Pada ketiga kategori terakhir ini sumber kehidupannya masing-masing sangat berkaitan dengan tanah dan bergantung pada petani yang lain, baik sebagai team kerja maupun jaringan sosial dan ekonomi, sehingga cenderung membutuhkan kerjasama. Ketiga tipe terakhir tidak mutually exclusive satu sama lain, kendati kepentingan atau penekanan orientasinya berbeda yaitu akumulasi, profit atau nilai. Namun demikian, ketiganya berkepentingan untuk bersama-sama menahan pihak luar agar tidak masuk dan –bukan “memutar capital untuk meningkatkan nilai tambah di dalam masyarakat” - melainkan mengeruk nilai tambah keluar, melalui ijon, tebasan, pemanenan dengan menggunakan combined- harvester, apalagi jika pihak asing diijinkan “mengambil” sumber utamanya, yaitu tanah. Pengusiran yang dilakukan oleh penduduk terhadap mesin panen combined- harvester yang diperkenalkan pemerintah dan disewa pengusaha beras luar daerah (Kudus) dan penolakan rencana investasi pangan pihak asing, boleh jadi akibat penduduk itu diprovokasi ketiga unsur ini. Ini menunjukkan adanya keinginan untuk otonomi dan kerjasama antar petani.

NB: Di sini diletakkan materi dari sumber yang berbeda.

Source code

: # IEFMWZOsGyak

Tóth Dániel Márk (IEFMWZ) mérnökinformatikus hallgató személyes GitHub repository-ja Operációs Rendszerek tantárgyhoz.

Dalam konteks kedaulatan pangan, reproduksi sosial pemuda tani seperti disebutkan sebelumnya masih menjadi diskusi. Pertama, apakah pemuda dapat bertahan dengan pola produksi yang otonom ditengah ekonomi-politik pertanian yang mengarah pada empire yang juga terjadi di pedesaan seperti ketergantungan benih, pupuk kimia, pestisida, mekanisasi pertanian, pengaturan harga gabah (dan beras) yang didominasi pasar, hingga ketersediaan tenaga kerja karena persaingan dengan kebijakan komodifikasi tenaga kerja yang terjadi di daerah Cilacap. Kedua, manfaat surplus dari pertanian tersebut kemudian dimanfaatkan hanya segilintir orang, seperti surplus yang dihasilkan oleh tenaga buruh upah pertanian hanya dapat dimanfaatkan oleh pemilik tanah yang besar, meningkatnya penggunaan mesin-mesin panen padi yang besar seperti combine harvester memberikan keuntungan hanya bagi pemilik mesin. Meningkatnya produksi padi di Cilacap hanya memberikan keuntungan bagi swasta yang mampu membeli gabah petani dalam jumlah besar dengan harga murah dan menjualnya ke kota dengan harga yang sangat tinggi. Berbagai kebijakan pemerintah dalam pertanian padi dan besarnya tekanan pasar dalam sistem pertanian menyebabkan kebijakan kedaulatan pangan jauh dari rumah-tangga petani.